Callistus reiterated that he had no idea who the dead man could be, or who might have put him in the chest. We agreed it was someone who had known the chest existed, but that told us little because it could be a number of people. Callistus stressed the likely involvement of warehouse staff, rather than anyone connected with his family; I made no comment.

Either way, the perpetrator must have thought the chest would continue to be stored there while the body rotted until identification became impossible. Callistus insisted the killer could not be close to his family; otherwise whoever it was would have heard the auction being discussed. In the way of families, they had had argy-bargy about the sale over breakfast every day.

I asked if Callistus Primus would take a look at the corpse while we had it, but he refused.

I didn’t blame him. I smiled and said so.

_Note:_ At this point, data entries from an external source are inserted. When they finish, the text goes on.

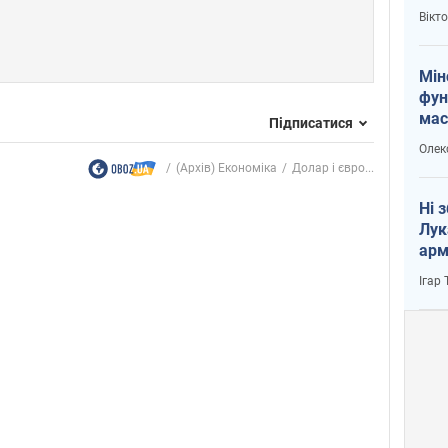
і Пу
Вікт
Мін
фун
мас
Підписатися
Олек
(Архів) Економіка
Долар і євро...
Ні 
Лук
арм
Ігар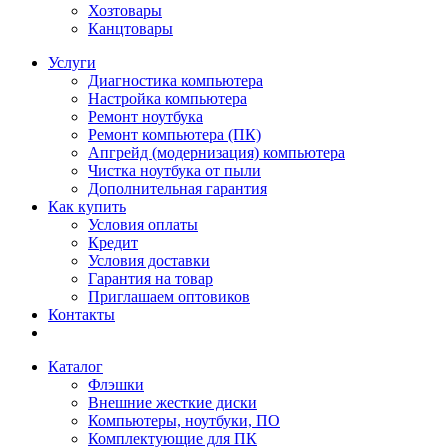
Хозтовары
Канцтовары
Услуги
Диагностика компьютера
Настройка компьютера
Ремонт ноутбука
Ремонт компьютера (ПК)
Апгрейд (модернизация) компьютера
Чистка ноутбука от пыли
Дополнительная гарантия
Как купить
Условия оплаты
Кредит
Условия доставки
Гарантия на товар
Приглашаем оптовиков
Контакты
Каталог
Флэшки
Внешние жесткие диски
Компьютеры, ноутбуки, ПО
Комплектующие для ПК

Looking curious, he asked why I was bothering with this. I explained how my father and I took responsibility for the mysterious dead. Somebody had to. ‘You may like to think that if your wife poisons your mushrooms, someone will expose her crime before she grabs the inheritance.’ Callistus Primus’s expression changed. So he had a wife. I did not necessarily assume she wanted to kill him off. ‘The work suits us,’ I went on drily, still thinking about his faint facial twitch. ‘We meet a lively cross section of society and we solve puzzles. We hope to console people. Perhaps the strongbox man had a worried old mother or little children who are now crying for their missing breadwinner.’

‘You must be crazy,’ Callistus disagreed. ‘Why don’t you just shove the remains on a rubbish heap like anybody sensible?’

I smiled again. ‘We may yet do so.’

His question was a good one, of course: why hadn’t whoever hid away this corpse simply secreted him under a pile of dung on the streets or weighed him down with rocks in the river?

An answer might be that the dead man was somebody who would be searched for, his disappearance perhaps reported to the authorities, notices asking for help put up in public places. If such a corpse happened to be found, it might be recognised. Perhaps that would make his killer or killers obvious. Maybe there had been bad blood with someone. A clear motive. So leaving him to rot in a box might have seemed safer.

This was good news. If the corpse was identifiable, the incident was worth looking into. I stood some chance of solving the mystery – and if I did, a grateful associate of the dead man might even pay for news of his fate.

Don’t start going all self-righteous. I have to think about fees. Being an informer is not an act of public benevolence. Nobody does it to win approval from their gods. It’s a job. It’s supposed to pay your rent. It puts bread on the table. If you are good enough, it even buys all the wine you have to drink to make you forget what a horrible job informing is.

The sight of that body in the chest was a disturbing memory.